Monday, Jun. 11, 1956

Benny is My Co-Pilot

When six Food and Drug Administration inspectors were assigned to root out dangerous and illegal sales of amphetamine stay-awake drugs--better known as "bennies." "pep pills" or "co-pilots"--to over-the-road truck drivers, they had to work as truckers themselves. The FDA men usually operate without disguise, but the FBI taught them tricks of undercover work, and trucking-company representatives gave them tips on trucking. Willing companies hired them after first putting them through school. Then the FDA men went on the road, taking day or night jobs in the East, Midwest and South, bunking in truck stops and rooming houses with unsuspecting buddies.

A Dollar a Dozen. Main topics of conversation at these stops, the inspectors found, were sex and drugs. There was so much loose talk about the drugs that they soon knew dozens of places to buy them, though many truck drivers emphatically refused to touch the stuff. Drivers were not the only customers: at a gas station in Charlotte, N.C. an inspector saw a teen-age boy plunk down a dollar bill for a bag of a dozen bennies (Benzedrine tablets), which wholesale in large quantities for about $2 a thousand.

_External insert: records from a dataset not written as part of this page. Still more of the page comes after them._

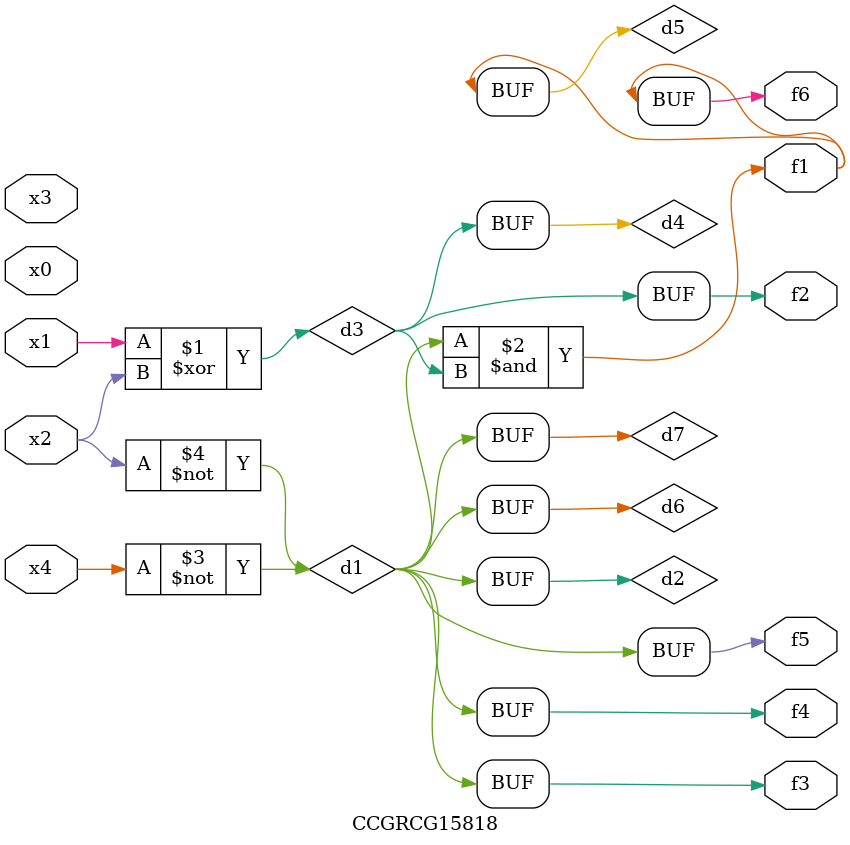
<source format=v>
module CCGRCG15818(
	input x0, x1, x2, x3, x4,
	output f1, f2, f3, f4, f5, f6
);

	wire d1, d2, d3, d4, d5, d6, d7;

	not (d1, x4);
	not (d2, x2);
	xor (d3, x1, x2);
	buf (d4, d3);
	and (d5, d1, d3);
	buf (d6, d1, d2);
	buf (d7, d2);
	assign f1 = d5;
	assign f2 = d4;
	assign f3 = d7;
	assign f4 = d7;
	assign f5 = d7;
	assign f6 = d5;
endmodule

</source>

Concentrating in the Charleston (S.C.)-Charlotte-Atlanta triangle, where the amphetamine traffic seemed heaviest, two inspectors driving a borrowed, repainted Army trailer-truck spent six weeks making buys at the spots turned up in the preliminary survey. At one drugstore they had no trouble buying 2,000 pep pills, saying they wanted to peddle them to other drivers. But a second druggist was smarter: he took $55 from the inspectors for a thousand pills that turned out to be aspirin.

17 Hits, No Errors. The Department of Justice filed 22 criminal actions against 42 individuals in six states as a result of the drive. Last week the FDA scored six hits, winning pleas of guilty from defendants who drew fines or jail terms. These ran its string to 17 victories without a single defeat, left only five cases to go. One who drew a $500 fine and a year's jail sentence (suspended) was the Charlotte gas-station operator who sold to the teenager.

The pep-pill circuit in the Southeast has cooled considerably as a result of the drive, but the FDA is not kidding itself: the dangerous racket persists elsewhere, may be spreading. Even if a half-emptied bottle of co-pilots is found in the pocket of a driver who has been killed by driving his truck off the road, it is usually impossible to prove cause and effect. But traffic authorities and truck companies agree that this is a likely result when drivers dose themselves with bennies to stay awake while they burn up the roads, day and night, without rest. Many truck companies are posting signs for their drivers: "Get your rest--bennies can kill."